So thank you Justice SC Dharmadhikari for upholding our right to watch Udta Punjab.
And thank you Abhishek Chaubey for making it.
In fact, Mumbai filmmakers should take heart. Anyone who now says that it is difficult to make cinema of truth in Bollywood should now point to Udta Punjab. Chaubey told me the other day that this film would not even be a footnote in the history of freedom of speech and creativity. Umm, something tells me it will be a little more than that.
Cinema as social document is difficult to pull off. But Chaubey uses his camera not just as a microscope but as a weapon of mass destruction. Corruption in Punjab police? Check. Politicians as drug lords? Check. Parents as bystanders? Check. Young people as witless victims? Check. Through four parallel lives, it shows the impact of drugs from across the border on not just a state but also its future.

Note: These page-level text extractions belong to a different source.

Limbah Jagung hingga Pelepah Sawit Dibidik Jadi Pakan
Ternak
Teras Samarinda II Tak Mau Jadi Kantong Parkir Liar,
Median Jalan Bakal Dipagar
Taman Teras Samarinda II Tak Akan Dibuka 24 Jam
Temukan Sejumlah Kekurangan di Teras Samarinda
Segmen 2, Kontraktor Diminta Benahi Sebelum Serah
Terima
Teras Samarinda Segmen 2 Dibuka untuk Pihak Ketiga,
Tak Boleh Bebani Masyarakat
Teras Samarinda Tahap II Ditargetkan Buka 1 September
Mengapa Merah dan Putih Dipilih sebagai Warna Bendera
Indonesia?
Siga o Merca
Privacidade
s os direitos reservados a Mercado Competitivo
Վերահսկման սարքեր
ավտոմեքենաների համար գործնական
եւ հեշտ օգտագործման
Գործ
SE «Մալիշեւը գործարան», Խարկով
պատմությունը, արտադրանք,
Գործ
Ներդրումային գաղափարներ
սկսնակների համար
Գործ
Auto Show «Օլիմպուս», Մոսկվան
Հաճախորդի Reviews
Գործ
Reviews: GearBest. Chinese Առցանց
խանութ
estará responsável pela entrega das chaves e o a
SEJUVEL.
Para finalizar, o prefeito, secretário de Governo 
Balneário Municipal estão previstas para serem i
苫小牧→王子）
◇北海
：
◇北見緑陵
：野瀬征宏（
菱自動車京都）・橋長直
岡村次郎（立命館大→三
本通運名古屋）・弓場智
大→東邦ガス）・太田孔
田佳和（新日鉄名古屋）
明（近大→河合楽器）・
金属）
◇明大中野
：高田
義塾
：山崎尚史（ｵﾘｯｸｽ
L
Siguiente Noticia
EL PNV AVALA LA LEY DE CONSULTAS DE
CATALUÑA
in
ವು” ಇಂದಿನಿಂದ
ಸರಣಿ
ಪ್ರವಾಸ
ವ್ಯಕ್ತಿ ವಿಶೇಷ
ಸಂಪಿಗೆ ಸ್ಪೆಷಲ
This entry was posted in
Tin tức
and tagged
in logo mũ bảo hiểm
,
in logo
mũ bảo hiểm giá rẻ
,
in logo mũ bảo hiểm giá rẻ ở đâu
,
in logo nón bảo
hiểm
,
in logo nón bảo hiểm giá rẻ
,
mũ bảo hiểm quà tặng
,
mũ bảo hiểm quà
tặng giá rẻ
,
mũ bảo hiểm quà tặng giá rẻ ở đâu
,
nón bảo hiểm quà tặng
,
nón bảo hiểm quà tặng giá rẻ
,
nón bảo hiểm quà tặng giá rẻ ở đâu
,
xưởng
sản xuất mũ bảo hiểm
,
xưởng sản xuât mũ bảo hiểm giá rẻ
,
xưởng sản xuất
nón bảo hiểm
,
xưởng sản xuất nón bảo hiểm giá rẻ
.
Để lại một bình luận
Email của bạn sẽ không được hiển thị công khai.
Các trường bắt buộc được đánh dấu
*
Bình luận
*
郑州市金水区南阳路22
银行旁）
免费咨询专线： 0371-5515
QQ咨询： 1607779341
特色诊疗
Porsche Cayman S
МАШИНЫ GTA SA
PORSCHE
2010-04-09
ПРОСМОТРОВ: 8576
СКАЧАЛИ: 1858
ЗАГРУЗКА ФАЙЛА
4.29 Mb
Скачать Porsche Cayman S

Also read: Not just drugs, fake blood also running through Punjab's veins
Its most affecting element is the "Girl With No Name", Alia Bhatt, a champion hockey player in her district in Bihar, who comes to Punjab in search of a future. When her father dies, she has to farm, the hockey stick is replaced by a sickle. But when she comes to Punjab, the land of prosperity, as she knows it, it is replaced by a needle.
Her young woman could be a young woman anywhere in India, from Mumbai to Manipur. As she looks out of the window of the safehouse where she is being kept prisoner, she sees a billboard advertising the blue waters and clean beaches of Goa.
It's where she dreams of going - but as the song in the background goes, her distant dreams grin at her face. Like many young people, and not only in Punjab, she has nothing to tie her to her homeland.
If Punjab is her escape, Mexico is the dream for the young men plying the drug trade. The women apparently all look like Jennifer Lopez or so says one of the drug dealers. Udta Punjab is important because it shows just how class agnostic drug abuse is - from Mumbai to Phagwara, the story is the same.
Alia Bhatt in Udta Punjab. |
Tommy Singh, aka Tejinder Singh, a boy from Phagwara who went to Birmingham, is the Honey Singh clone, the iconic rapper whose songs about coke and c**k have helped turn an entire generation into "Udta Punjabis".
Shahid Kapoor plays him with a mix of manic energy and delinquent idiocy that manages to convey the hollowness of the drug culture with its punk hairstyles, blingy T-shirts, tattooed muscles and Ukrainian women. Diljit Dosanjh is the bent police officer, Sartaj, who is stirred into action, Kareena Kapoor Khan is Preet Sahani, the doctor-cum-anti-drug activist-cum-commander-of-war-on-drugs who turns from slogan shouter to investigator.
Also read: 8 reasons to fall in love with Udta Punjab
"Zameen banjar aur aulad kanjar," spits out one old man - it's a bitter truth that his generation has been a party to. Too much money, too few jobs, not enough parenting, and certainly not enough education.
As Tommy says at one point: "Maal khatam, party's over, go home." The rot is too deep.
Chaubey's canvas is Punjab in this film. It could as easily be Kashmir, Mumbai or Delhi. Young people and their problems are the same everywhere. As the movie draws to an end, Sartaj's young drug addict brother's cries echo in the hall.
It is a cry of anguish and for help. Chaubey has not exaggerated the problem, and if Pahlaj Nihalani was not a longtime resident of Narendra Modi's La La Land, he would know.
Udta Punjab is a reality, whether there are elections or not. And the greatest gift that Justice Dharmadhikari and Chaubey have given to Bollywood is the licence to finally tell it like it is. As Kareena's character says: "There are two wars in Punjab at the moment. The one on drugs and the other that young people are fighting with themselves. If they win, we win."
If that is not art, if that does not move you, and shake you to the core, then nothing else will.